[Page-level text extractions]
┄┄┄┄┄┄┄┄┄┄

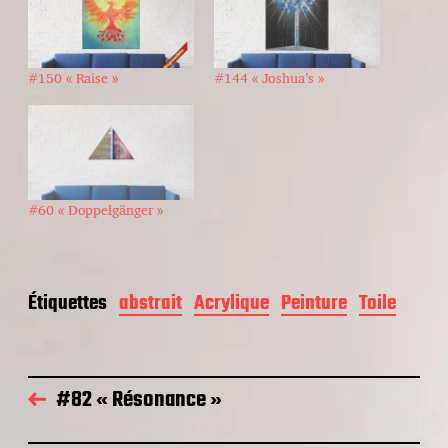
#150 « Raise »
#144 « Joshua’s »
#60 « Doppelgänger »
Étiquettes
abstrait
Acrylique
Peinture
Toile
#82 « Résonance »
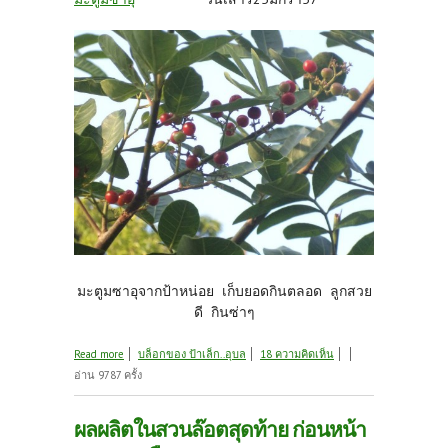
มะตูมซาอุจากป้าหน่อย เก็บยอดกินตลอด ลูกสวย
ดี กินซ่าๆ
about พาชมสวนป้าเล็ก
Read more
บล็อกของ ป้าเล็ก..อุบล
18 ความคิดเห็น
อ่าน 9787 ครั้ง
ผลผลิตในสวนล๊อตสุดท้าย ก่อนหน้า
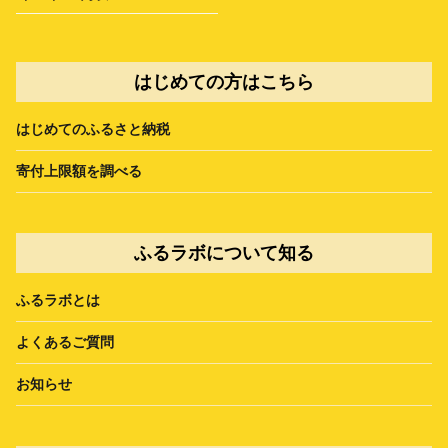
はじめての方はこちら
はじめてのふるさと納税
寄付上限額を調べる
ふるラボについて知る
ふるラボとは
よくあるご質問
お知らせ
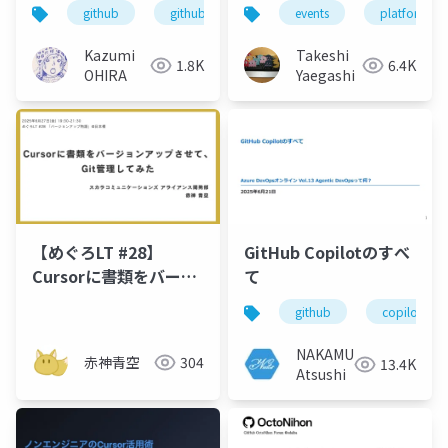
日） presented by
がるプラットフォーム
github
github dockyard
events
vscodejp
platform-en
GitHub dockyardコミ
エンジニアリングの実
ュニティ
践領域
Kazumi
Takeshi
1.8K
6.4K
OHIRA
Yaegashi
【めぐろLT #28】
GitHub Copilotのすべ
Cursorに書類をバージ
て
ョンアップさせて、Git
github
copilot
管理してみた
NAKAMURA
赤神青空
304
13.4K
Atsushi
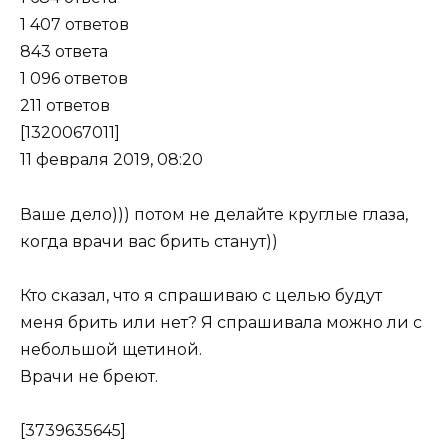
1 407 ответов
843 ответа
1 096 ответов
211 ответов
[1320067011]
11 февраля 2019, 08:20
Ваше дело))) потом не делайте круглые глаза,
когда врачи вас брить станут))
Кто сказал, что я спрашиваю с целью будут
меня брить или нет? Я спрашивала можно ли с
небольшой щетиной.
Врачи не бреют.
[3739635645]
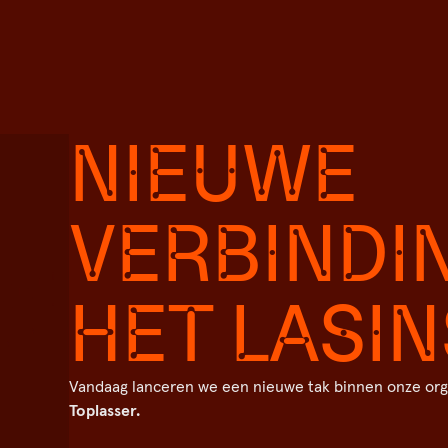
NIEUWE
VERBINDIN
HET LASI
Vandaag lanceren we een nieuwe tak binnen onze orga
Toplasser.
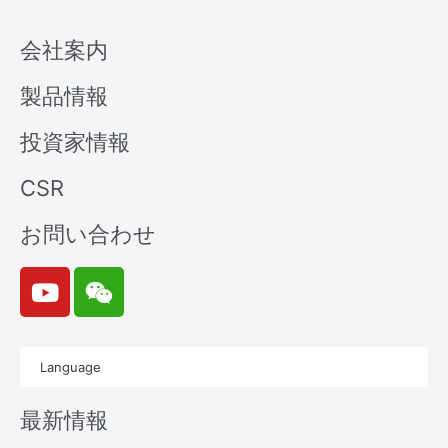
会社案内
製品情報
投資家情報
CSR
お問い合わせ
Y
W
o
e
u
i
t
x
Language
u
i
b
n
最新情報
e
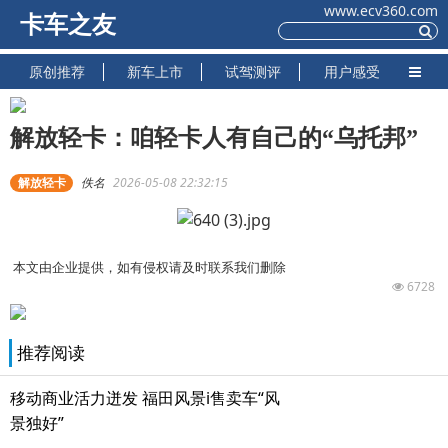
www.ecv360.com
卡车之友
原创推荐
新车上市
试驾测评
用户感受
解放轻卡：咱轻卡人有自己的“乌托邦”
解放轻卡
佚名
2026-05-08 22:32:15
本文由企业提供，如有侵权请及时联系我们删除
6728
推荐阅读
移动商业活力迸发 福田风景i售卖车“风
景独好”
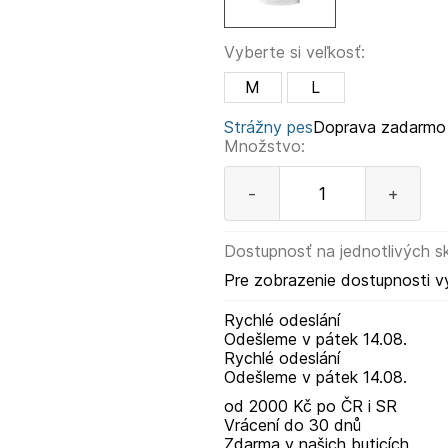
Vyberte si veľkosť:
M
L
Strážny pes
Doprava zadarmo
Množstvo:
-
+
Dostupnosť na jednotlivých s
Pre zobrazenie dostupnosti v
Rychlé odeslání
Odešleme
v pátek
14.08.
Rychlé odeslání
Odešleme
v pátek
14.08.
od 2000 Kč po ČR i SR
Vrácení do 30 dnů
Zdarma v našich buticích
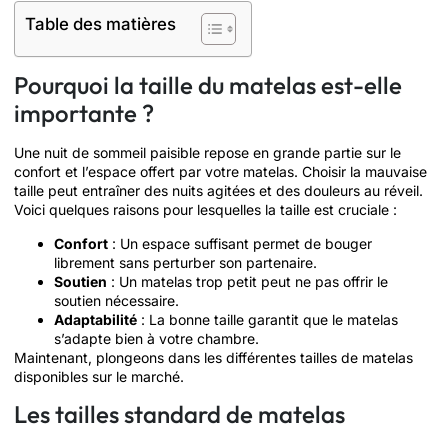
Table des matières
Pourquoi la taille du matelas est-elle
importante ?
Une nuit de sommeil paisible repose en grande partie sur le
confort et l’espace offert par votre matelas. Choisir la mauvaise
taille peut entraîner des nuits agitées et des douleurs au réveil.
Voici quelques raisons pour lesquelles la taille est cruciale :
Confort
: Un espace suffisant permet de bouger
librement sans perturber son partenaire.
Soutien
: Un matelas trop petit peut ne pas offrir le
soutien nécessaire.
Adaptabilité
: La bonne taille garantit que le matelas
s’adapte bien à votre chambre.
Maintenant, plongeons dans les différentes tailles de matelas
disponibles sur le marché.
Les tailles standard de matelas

┄┄┄┄┄┄┄┄┄┄

Repeat exactly, and only, the entries from the line with "มะตูมซาอุจากป้าหน่อย เก็บยอดกินตลอด ลูกสวย" through the line with "меня брить или нет? Я спрашивала можно ли с". Pictures are skipped.

มะตูมซาอุจากป้าหน่อย เก็บยอดกินตลอด ลูกสวย
ดี กินซ่าๆ
about พาชมสวนป้าเล็ก
Read more
บล็อกของ ป้าเล็ก..อุบล
18 ความคิดเห็น
อ่าน 9787 ครั้ง
ผลผลิตในสวนล๊อตสุดท้าย ก่อนหน้า
はじめての方はこちら
はじめてのふるさと納税
寄付上限額を調べる
ふるラボについて知る
ふるラボとは
よくあるご質問
お知らせ
日） presented by
がるプラットフォーム
github
github dockyard
events
vscodejp
platform-en
GitHub dockyardコミ
エンジニアリングの実
ュニティ
践領域
Kazumi
Takeshi
1.8K
6.4K
OHIRA
Yaegashi
【めぐろLT #28】
GitHub Copilotのすべ
Cursorに書類をバージ
て
ョンアップさせて、Git
github
copilot
管理してみた
NAKAMURA
赤神青空
304
13.4K
Atsushi
1 407 ответов
843 ответа
1 096 ответов
211 ответов
[1320067011]
11 февраля 2019, 08:20
Ваше дело))) потом не делайте круглые глаза,
когда врачи вас брить станут))
Кто сказал, что я спрашиваю с целью будут
меня брить или нет? Я спрашивала можно ли с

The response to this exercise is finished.